Graphene oxide/vinyl ester resin nanocomposite: the effect of graphene oxide, curing kinetics, modeling, mechanical properties and thermal stability

Abstract

Graphene oxide (GO) was synthesized and nanocomposites were prepared using different contents of the GO and vinyl ester resin (VE). The suspension was sonicated in order to prevent agglomeration. The non-isothermal differential scanning calorimetry (DSC) technique was used to study the cure kinetics of neat VE and 0.3 wt% GO/VE nanocomposite. Kissinger and Ozawa equations were used to determine the activation energy (E_a). The E_a values of the cured GO/VE nanocomposite showed a decrease with respect to the neat VE. It is concluded that GO has a catalytic effect in the cure reaction. The dynamic curing process was modeled to predict the degree of curing and curing rate of resin. The modeling results showed a good agreement between the experimental data and model for different heating rates (5, 10, 15 and 20 °C min⁻¹). The glass transition temperature (T_g) was obtained from the maximum peak temperature of the loss factor curve. The T_g was increased by nearly 10 °C by the addition of 0.4 wt% GO to VE. Tensile mechanical tests were studied and the nanocomposite of 0.3 wt% GO/VE showed higher elongation and tensile strength.

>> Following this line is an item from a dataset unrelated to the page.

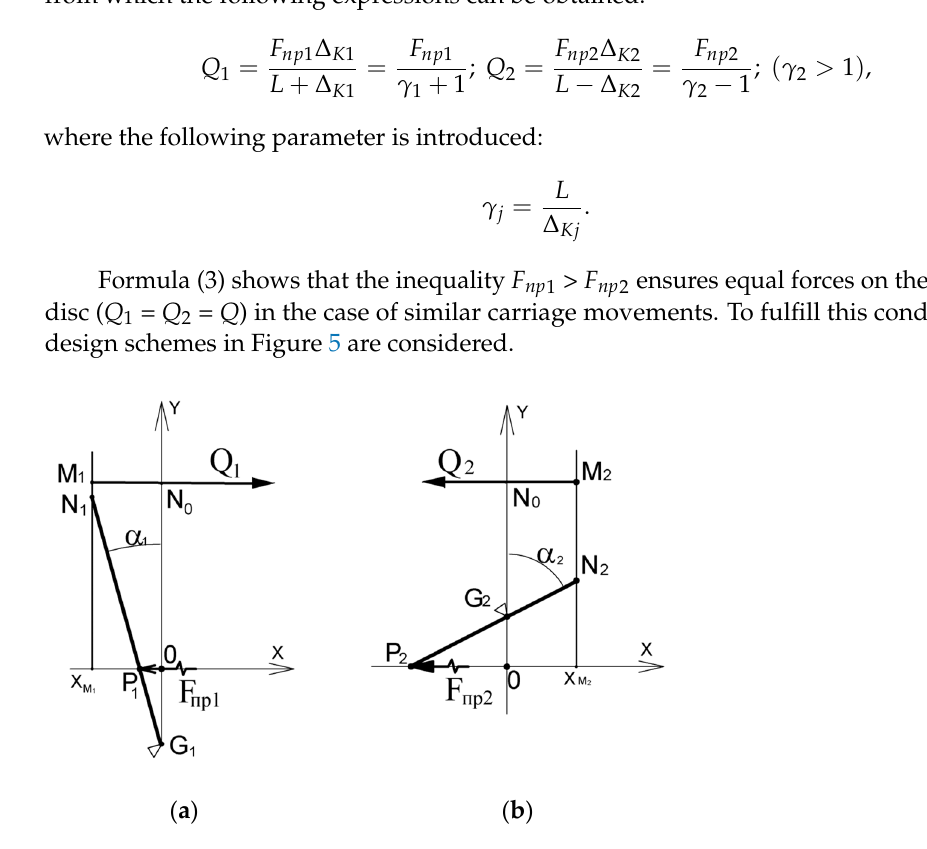
Figure 5. The design schemes of the switched-on DCT: ( a )—1st clutch; ( b )—2nd clutch.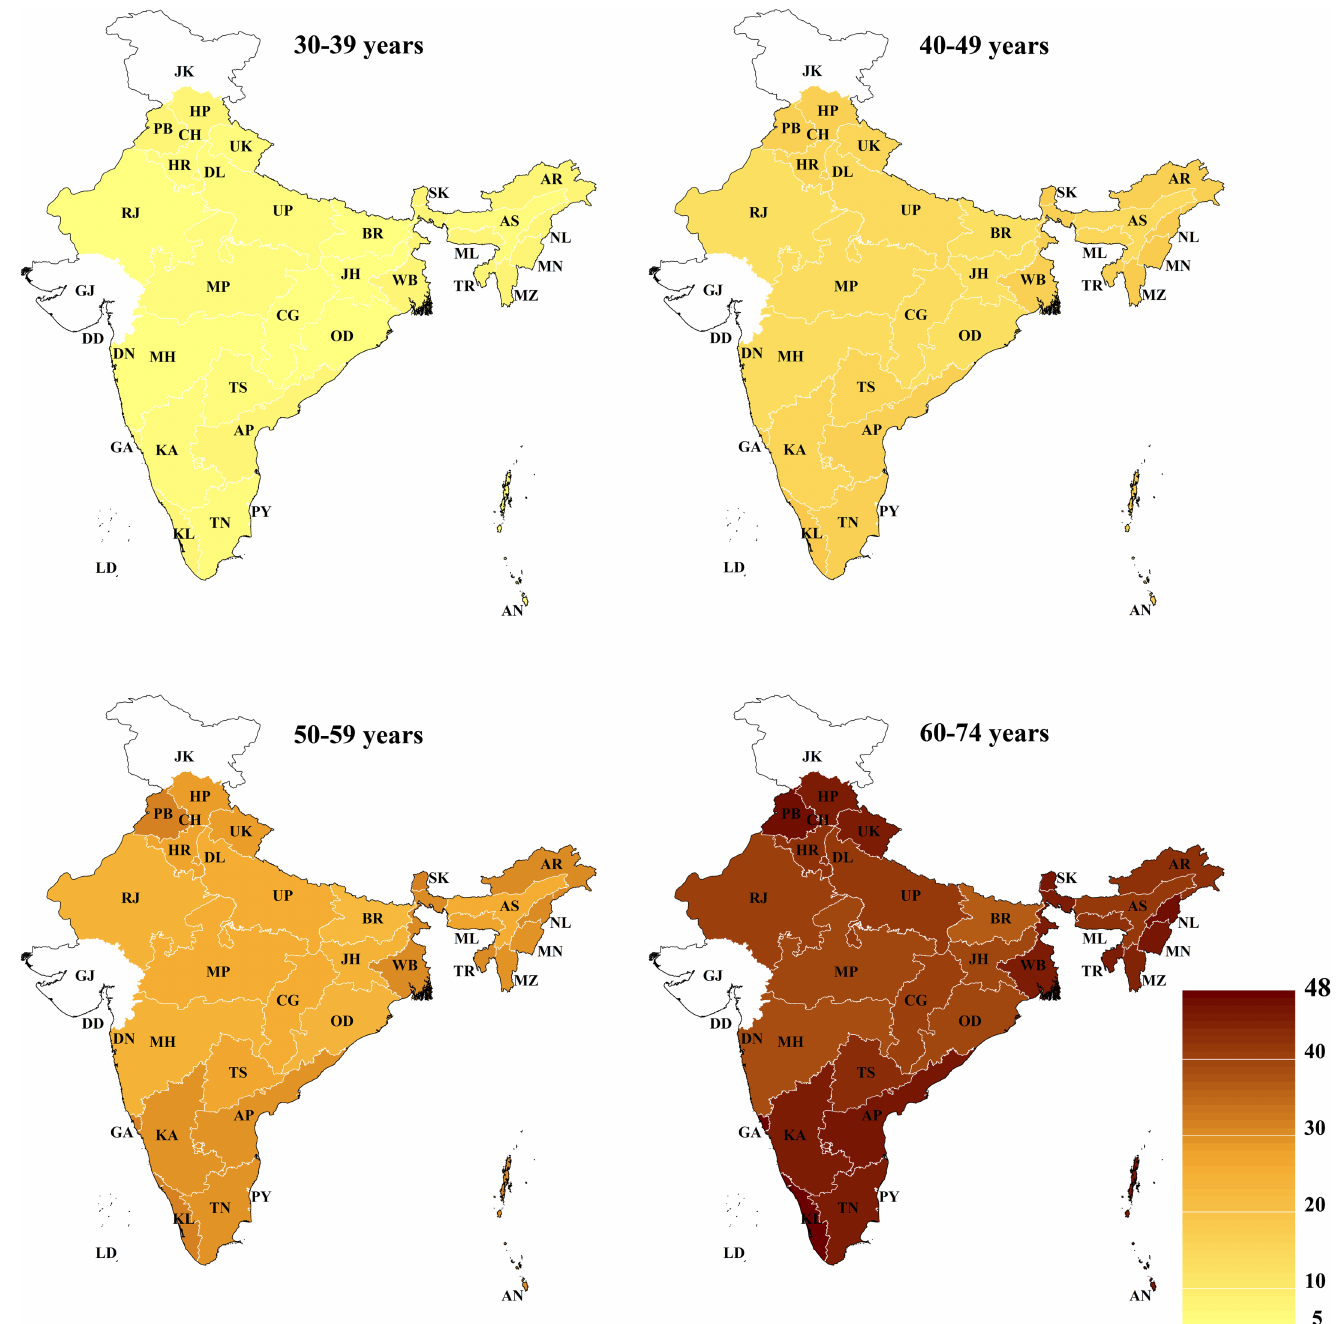
Fig 2. Age-standardized state-level mean 10-year risk of a cardiovascular disease event (percent as calculated by the Framingham risk score), by age group. The Global Burden of Disease project’s 2013 population for India was used for age standardization [36]. No data were available for Gujarat and Jammu and Kashmir. AN, Andaman and Nicobar Islands; AP, Andhra Pradesh; AR, Arunachal Pradesh; AS, Assam; BR, Bihar; CG, Chhattisgarh; CH, Chandigarh; DD, Daman and Diu; DL, Delhi; DN, Dadra and Nagar Haveli; GA, Goa; GJ, Gujarat; HR, Haryana; HP, Himachal Pradesh; JH, Jharkhand; JK, Jammu and Kashmir; KA, Karnataka; KL, Kerala; LD, Lakshadweep; MP, Madhya Pradesh; MH, Maharashtra; MN, Manipur; ML, Meghalaya; MZ, Mizoram; NL, Nagaland; OD, Odisha (Orissa); PB, Punjab; PY, Puducherry; RJ, Rajasthan; SK, Sikkim; TN, Tamil Nadu; TS, Telangana State; TR, Tripura; UP, Uttar Pradesh; UK, Uttarakhand (Uttaranchal); WB, West Bengal.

This percent (0.3 wt% GO/VE) was selected for non-isothermal differential scanning calorimetry (DSC) to study the cure kinetics. Scanning electron microscopy (SEM) was studied to discern the surface features and dispersion of GO. The thermal stability of the cured VE and its nanocomposite was investigated with thermogravimetric analysis (TGA). The char yields increased with the addition of 0.3, 1.5, and 3 wt% of GO to the vinyl ester resin. The addition of GO improved the polymer flame retardancy and thermal resistance.